Parameter sniffing is a technique SQL Server uses to optimize the query execution plan for a stored procedure. When you first call the stored procedure, SQL Server looks at the given parameter values of your call and decides which indices to use based on the parameter values.
So when the first call contains not very typical parameters, SQL Server might select and store a sub-optimal execution plan in regard to the following calls of the stored procedure.
You can work around this by either
using WITH RECOMPILE
copying the parameter values to local variables inside the stored procedure and using the locals in your queries.
I even heard that it's better to not use stored procedures at all but to send your queries directly to the server.
I recently came across the same problem where I have no real solution yet.
For some queries the copy to local vars helps getting back to the right execution plan, for some queries performance degrades with local vars.
I still have to do more research on how SQL Server caches and reuses (sub-optimal) execution plans.

I had similar problem. My stored procedure's execution plan took 30-40 seconds. I tried using the SP Statements in query window and it took few ms to execute the same.
Then I worked out declaring local variables within stored procedure and transferring the values of parameters to local variables. This made the SP execution very fast and now the same SP executes within few milliseconds instead of 30-40 seconds.

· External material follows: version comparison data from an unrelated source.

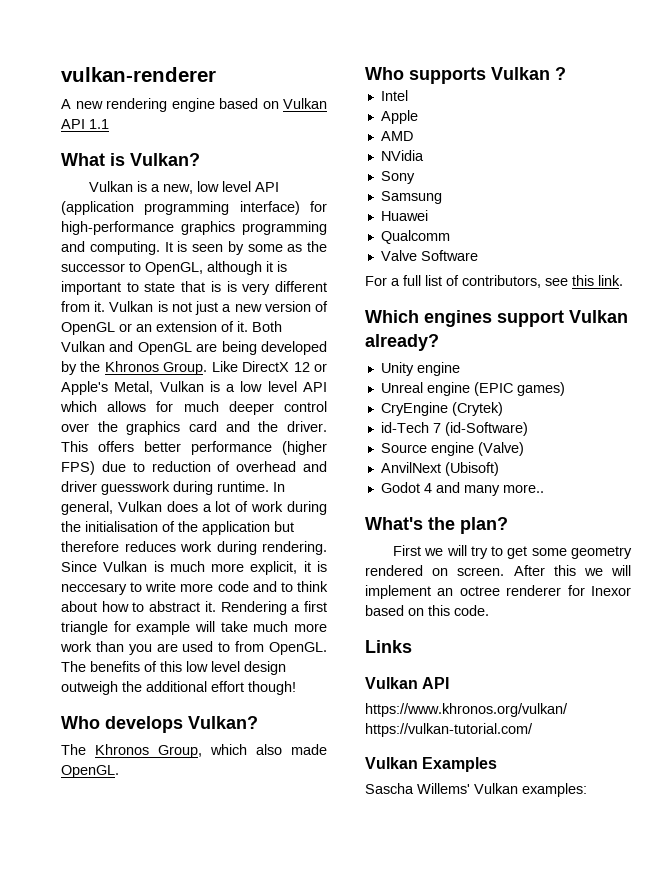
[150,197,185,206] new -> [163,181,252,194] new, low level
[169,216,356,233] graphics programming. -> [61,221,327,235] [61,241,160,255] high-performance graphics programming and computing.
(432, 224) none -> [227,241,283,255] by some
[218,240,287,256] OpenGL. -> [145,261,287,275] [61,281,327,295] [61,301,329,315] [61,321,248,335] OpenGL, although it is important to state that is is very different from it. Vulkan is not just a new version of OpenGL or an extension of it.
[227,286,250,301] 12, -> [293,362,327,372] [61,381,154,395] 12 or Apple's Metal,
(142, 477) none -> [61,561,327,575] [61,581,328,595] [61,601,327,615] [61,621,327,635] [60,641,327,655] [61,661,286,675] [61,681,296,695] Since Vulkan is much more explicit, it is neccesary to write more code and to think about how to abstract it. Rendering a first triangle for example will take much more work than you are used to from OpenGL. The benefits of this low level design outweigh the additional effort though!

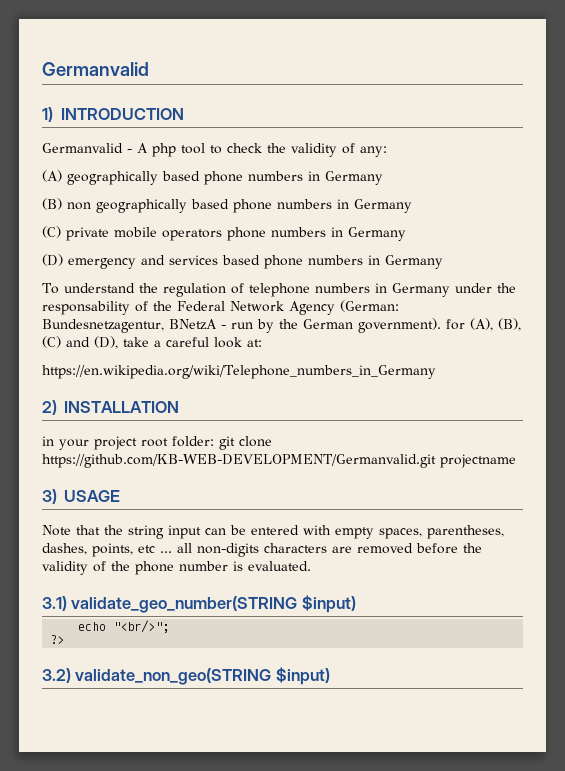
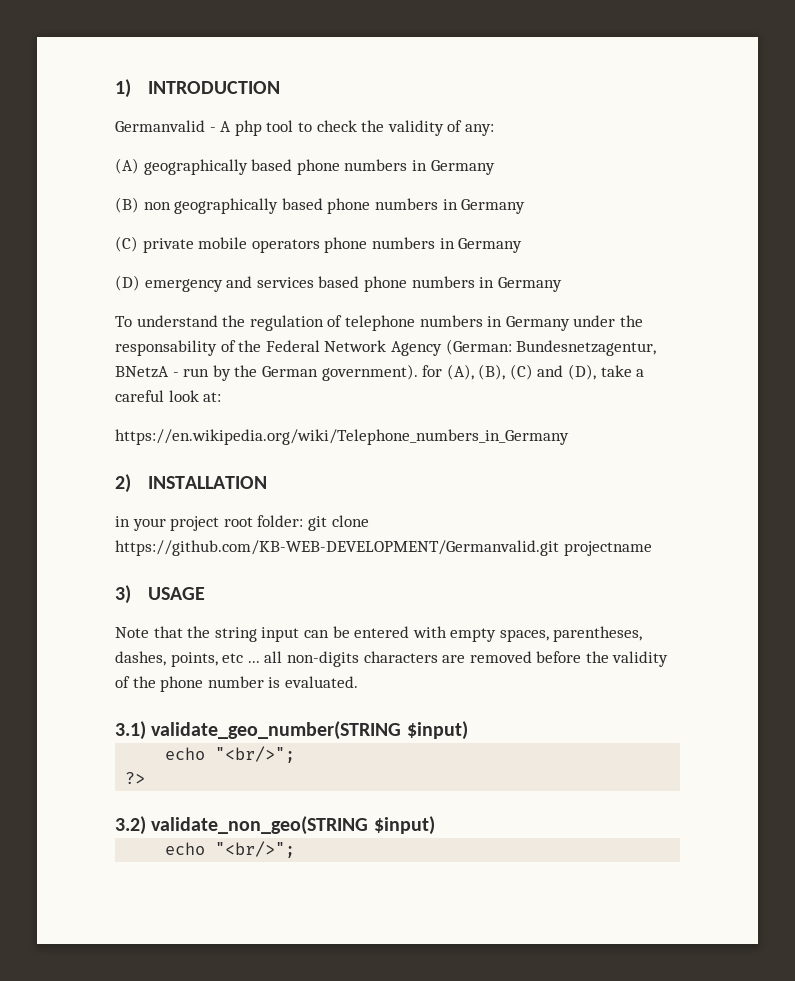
[42,62,149,76] Germanvalid // -> (115, 88) none
(330, 676) none -> [165,841,296,858] // echo "<br/>";

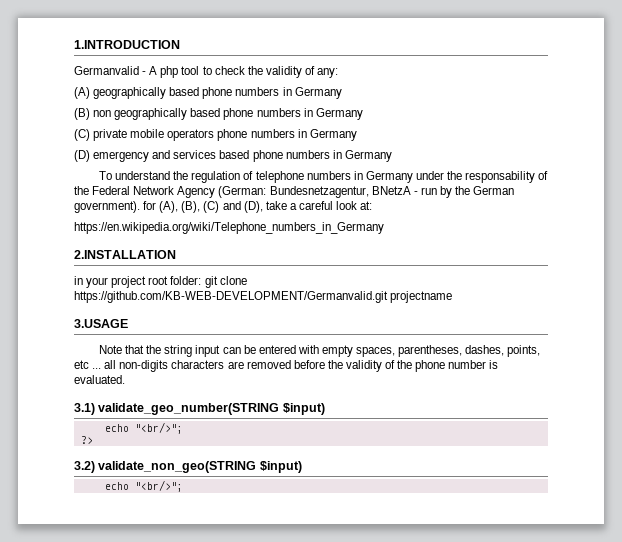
[115,79,281,98] 1) INTRODUCTION -> [74,40,180,49] 1.INTRODUCTION
[115,474,268,493] 2) INSTALLATION -> [74,250,176,259] 2.INSTALLATION
[115,585,206,604] 3) USAGE -> [74,319,128,328] 3.USAGE

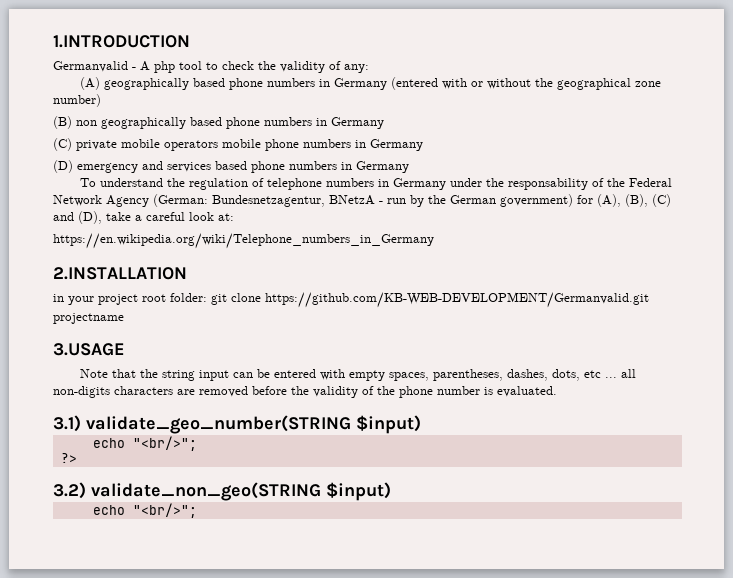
(342, 93) none -> [391,77,662,90] [53,94,101,107] (entered with or without the geographical zone number)
(215, 135) none -> [222,139,261,148] mobile
[74,201,140,213] government). -> [500,194,573,207] government)
[507,345,541,357] points, -> [552,369,581,381] dots,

Very simple and sort, Query optimizer use old query plan for frequently running queries. but actually the size of data is also increasing so at that time new optimized plan is require and still query optimizer using old plan of query. This is called Parameter Sniffing.
I have also created detailed post on this. Please visit this url:
http://www.dbrnd.com/2015/05/sql-server-parameter-sniffing/

Changing your store procedure to execute as a batch should increase the speed.
Batch file select i.e.:
exec ('select * from order where order id ='''+ #ordersID')
Instead of the normal stored procedure select:
select * from order where order id = #ordersID
Just pass in the parameter as nvarchar and you should get quicker results.